Я подозвал официанта и, руководствуясь картинками, заказал два салата, по виду Цезарь.
— Может, выпьем? — предложил, понимая, что время начало второго, а эмоций пережито на неделю вперёд.
— Нет. — Она мило улыбнулась, понимая, что я дал ей передохну́ть, и она замолчала. Продолжила, только приступив к салату. Как говорят, будучи сытым, грустить невозможно, так же как невозможно радоваться, будучи голодным.

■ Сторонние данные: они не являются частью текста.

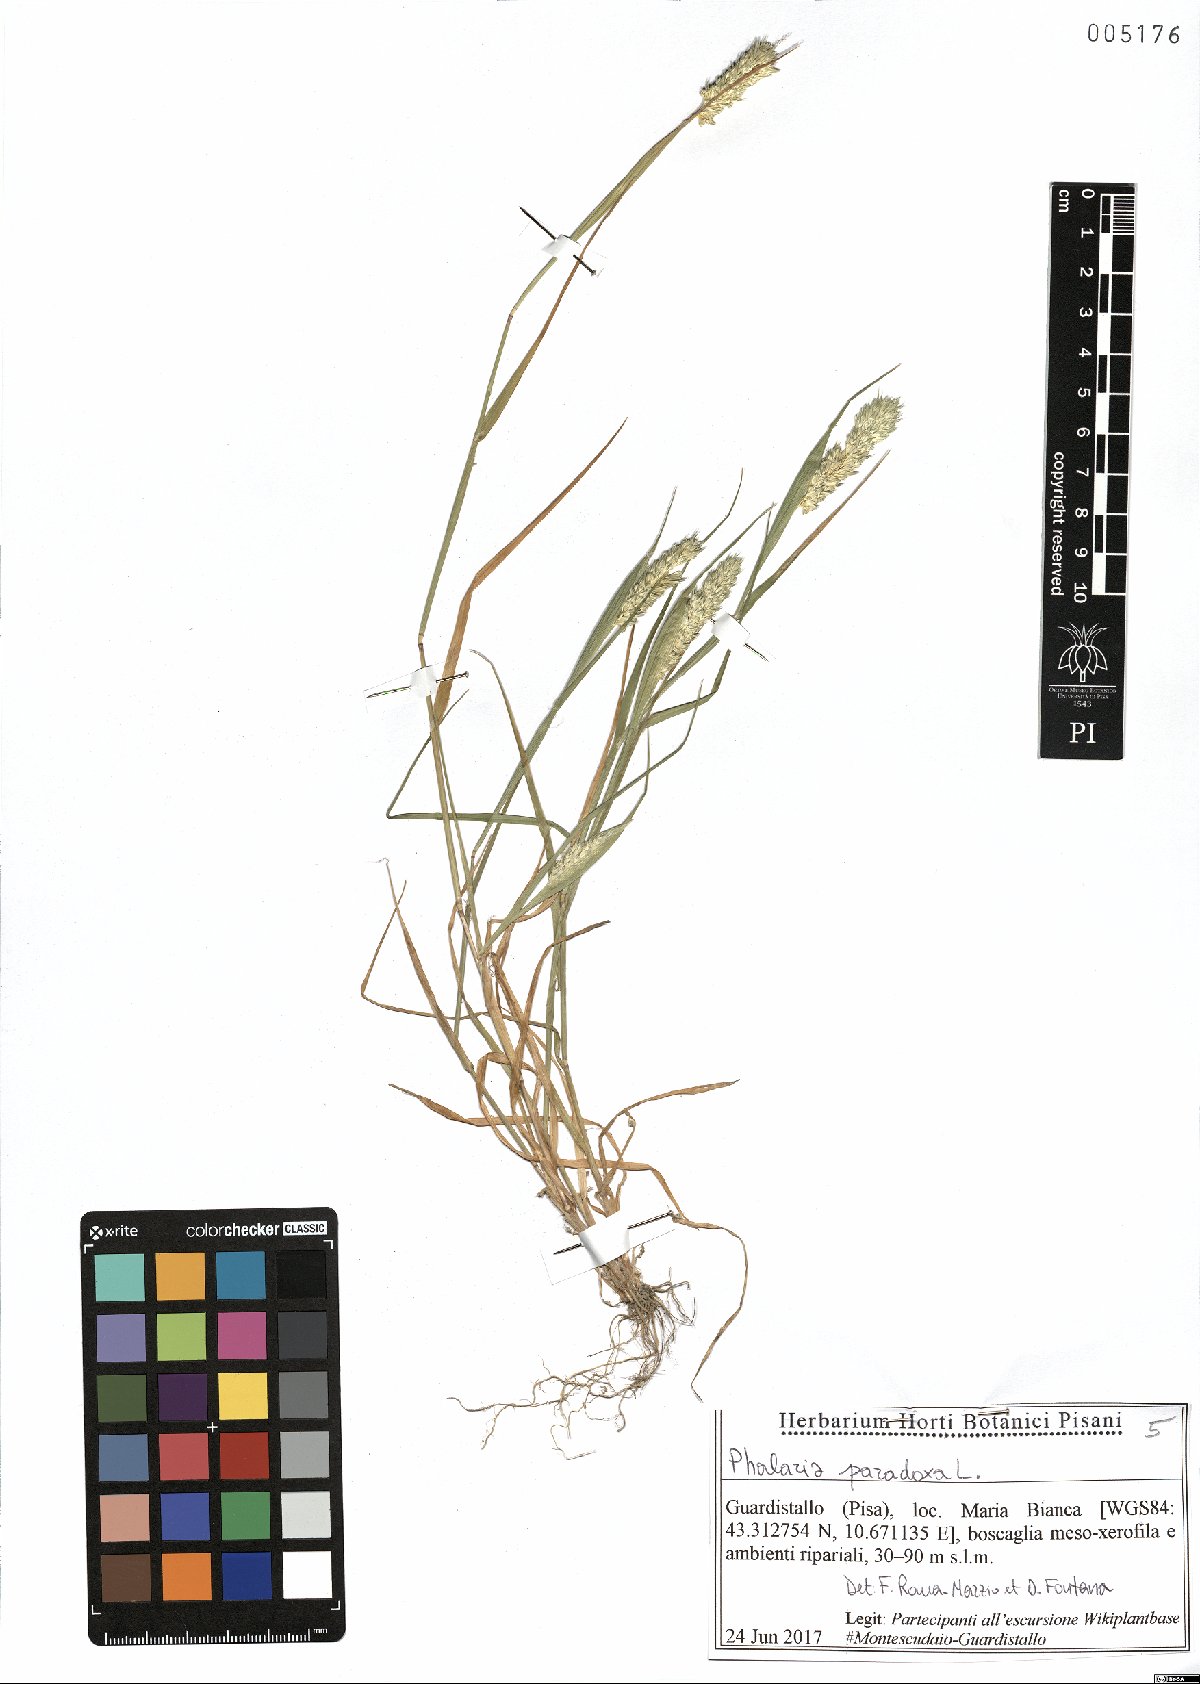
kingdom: Plantae
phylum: Tracheophyta
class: Liliopsida
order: Poales
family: Poaceae
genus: Phalaris
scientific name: Phalaris paradoxa
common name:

Передохнув, она всё же продолжила, но уже сама:
— Я попала в эскорт. Ну, представь, что такое эскорт в городе, где жителей чуть больше пятисот тысяч человек. Это чуть приличней, чем проституция. Я согласилась только на раз. Чтобы рассчитаться со множеством мелких долгов, чуть вздохнуть финансово, а влипла по полной. Не знаю, была ли Ирка в этом замешана или её отработали по той же схеме, хотя, судя по её характеру, она могла и сразу согласилась на всё это.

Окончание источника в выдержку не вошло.